Material provided:
-----
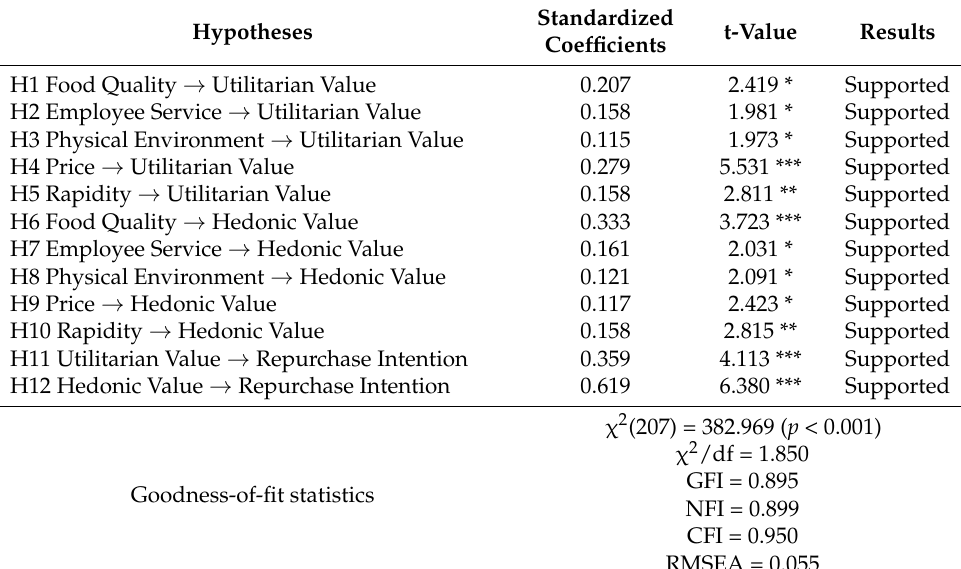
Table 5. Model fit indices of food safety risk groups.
-----
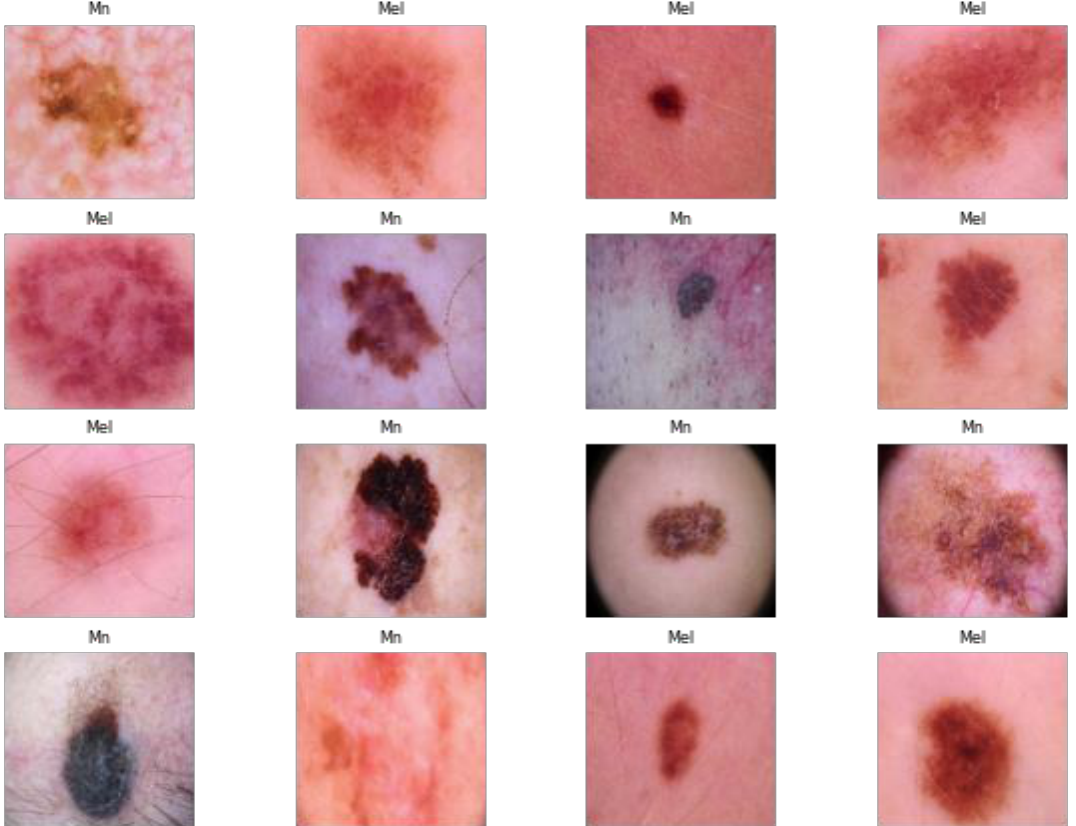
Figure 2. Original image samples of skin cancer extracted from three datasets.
-----
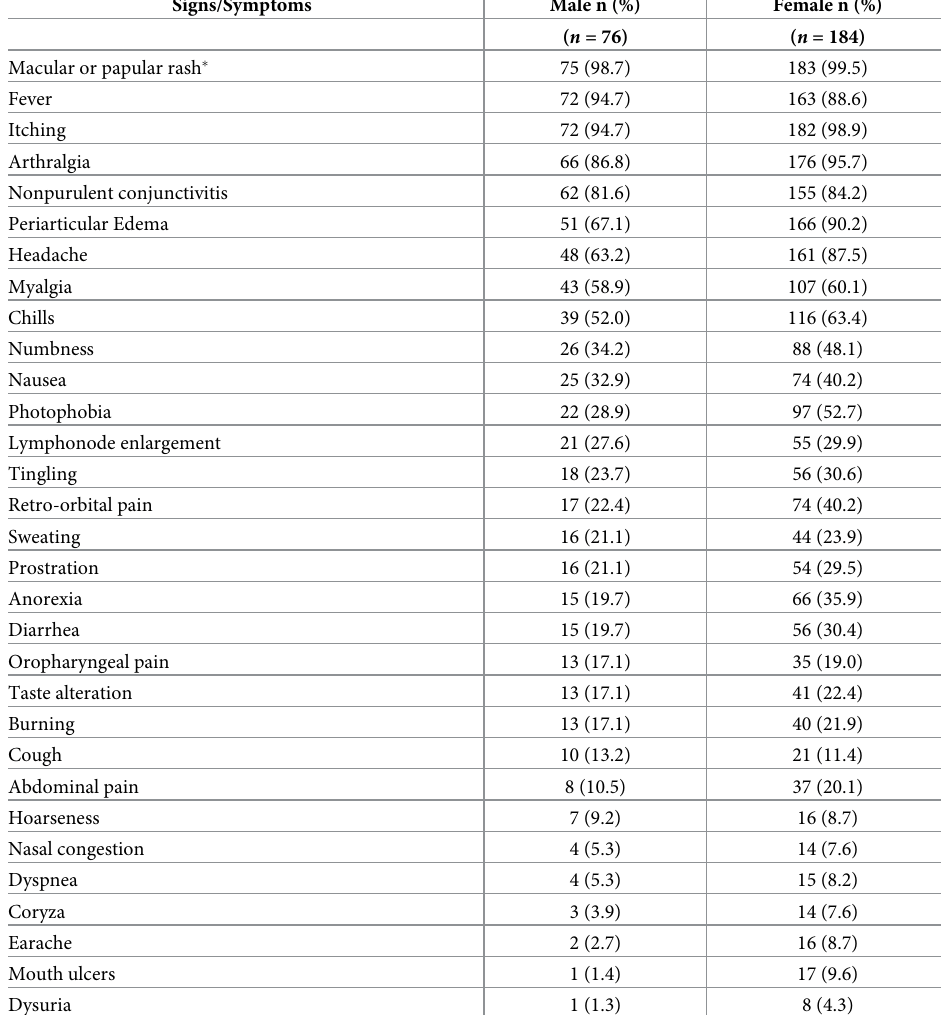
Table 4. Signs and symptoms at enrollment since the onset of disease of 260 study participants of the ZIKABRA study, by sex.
-----
Assigned task:
Filter the entries above and return only the lines holding "Table".

Final answer:
Table 5. Model fit indices of food safety risk groups.
Table 4. Signs and symptoms at enrollment since the onset of disease of 260 study participants of the ZIKABRA study, by sex.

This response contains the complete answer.